Si je me permets aujourd’hui de faire cette corrélation entre la beauté automnale de la nature en octobre et les risques d’une décoloration soudaine des marchés, c’est que le mois d’octobre est indissociablement lié aux mémorables krachs boursiers de 1929 et de 1987.

Rassurez-vous, ces deux évènements spectaculaires, qui ont marqué à tout jamais les esprits, ne sont pas sur le point de se reproduire, mais il n’en reste pas moins qu’on aborde toujours le mois d’octobre avec une certaine appréhension.

Pourtant, historiquement, le mois d’octobre n’est pas pire que les autres en matière de rendements produits, mais c’est un mois où l’on observe une plus grande volatilité des marchés.

Et c’est pourquoi il sera intéressant de voir comment ceux-ci vont se comporter, particulièrement les marchés nord-américains, au cours des prochains jours, puisque leurs indices viennent d’encaisser leur pire performance mensuelle de la dernière année.

En septembre, les indices Dow Jones, S&P 500 et NASDAQ ont respectivement reculé de 4,2 %, 4,7 % et 5,3 %. L’indice S&P/TSX de la Bourse de Toronto a pour sa part subi une dévaluation mensuelle moindre de 2,9 %.

Malgré ces reculs, il faut rappeler que les quatre indices nord-américains affichaient toujours au 30 septembre des rendements supérieurs à 20 % au cours des 12 derniers mois, notamment de 29 % pour le NASDAQ et de 24,4 % pour le TSX.
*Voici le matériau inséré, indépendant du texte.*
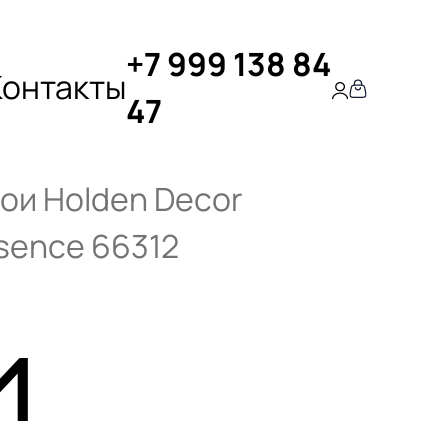
+7 999 138 84
Контакты
47
ои Holden Decor
sence 66312
и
Pour l’indice S&P 500, il s’agissait du premier mois de repli en sept mois, tandis que l’indice Dow Jones vient d’afficher un premier recul trimestriel depuis la forte chute boursière du premier trimestre de 2020, lorsque la pandémie a tout ravagé sur son passage.
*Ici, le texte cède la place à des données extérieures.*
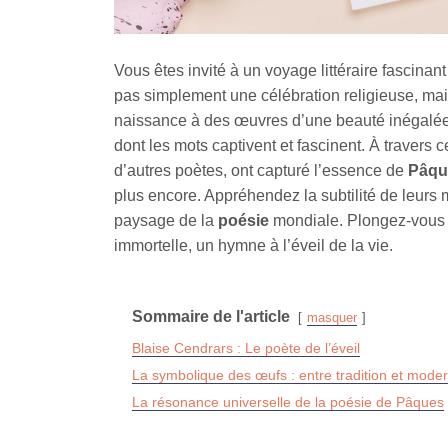
Vous êtes invité à un voyage littéraire fascinant
pas simplement une célébration religieuse, mais
naissance à des œuvres d’une beauté inégalée.
dont les mots captivent et fascinent. À travers
d’autres poètes, ont capturé l’essence de
Pâqu
plus encore. Appréhendez la subtilité de leurs mo
paysage de la
poésie
mondiale. Plongez-vous 
immortelle, un hymne à l’éveil de la vie.
Sommaire de l'article
masquer
Blaise Cendrars : Le poète de l’éveil
La symbolique des œufs : entre tradition et moder
La résonance universelle de la poésie de Pâques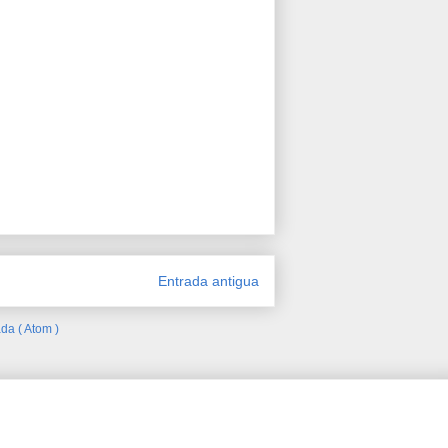
Entrada antigua
da ( Atom )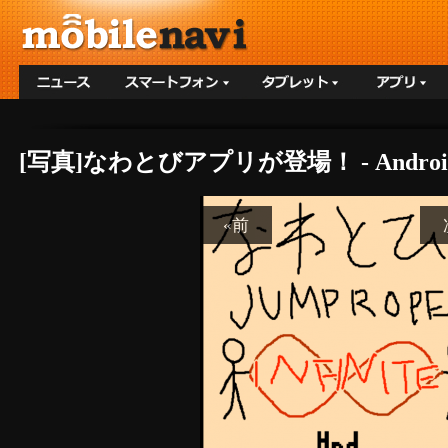
[写真]なわとびアプリが登場！ - Androi
«前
Des indicateurs de surchauffe

Cette déconvenue boursière de septembre est en grande partie attribuable aux craintes d’une éventuelle flambée de l’inflation, aux possibles répercussions de la faillite du géant chinois Evergrande et au débat entourant le déplafonnement de la dette des États-Unis, nous rappelle la Banque Nationale dans sa dernière revue des marchés.

Tous ces éléments distillent de l’incertitude chez les investisseurs, on le comprend bien, mais il y a d’autres facteurs qui tendent à démontrer que la marmite commence à surchauffer.

Le prix du pétrole est à son niveau le plus élevé des cinq dernières années. À l’heure où l’on n’entend parler que de l’urgence de décarboner l’économie, le prix du pétrole américain se retrouve au-dessus des 75 $ US le baril, alors qu’il se situait à 41 $ US il y a un an, et à 33 $ US en avril 2020.

Les prix de l’aluminium et du nickel sont un autre bel exemple d’atteinte de point limite. Il y a deux semaines, la tonne de nickel a franchi la marque des 20 000 $ US, un sommet depuis 2014, alors que la tonne d’aluminium a passé la barre des 3000 $ US pour se replier légèrement depuis à 2850 $ US, ce qui reste des prix jamais vus depuis 2008, l’année-frontière de la grande récession mondiale de 2009.

Petit rappel historique. Durant l’effondrement boursier de 2008, qui s’est étalé sur quatre mois, de septembre à décembre, c’est en octobre que la Bourse américaine a enregistré sa plus forte chute avec une baisse de 14,5 % de l’indice S&P 500, qui a perdu 37 % de sa valeur au total.

Ce qui complique la situation actuelle et ne facilite pas la lecture de ce que nous réservent les prochains mois de reprise économique post-choc pandémique, c’est de savoir jusqu’où la portée de l’action des gouvernements peut aller.

On le voit aux États-Unis, le président Biden peine à faire accepter au sein de son propre parti son plan de relance socio-économique de plusieurs milliers de milliards de dollars.

C’est beaucoup d’argent et on sollicite la machine à imprimer des billets verts comme jamais on ne l’a fait auparavant. Cette injection massive de capitaux dans l’économie va invariablement générer de l’inflation et se répercuter sur le pouvoir d’achat des consommateurs américains, les moteurs de la croissance économique aux États-Unis.

Le gouvernement américain doit s’entendre d’ici au 18 octobre pour permettre le relèvement du plafond de la dette américaine. Entre-temps, il sera intéressant de suivre l’évolution des marchés et leur perception de ce que l’avenir nous réserve.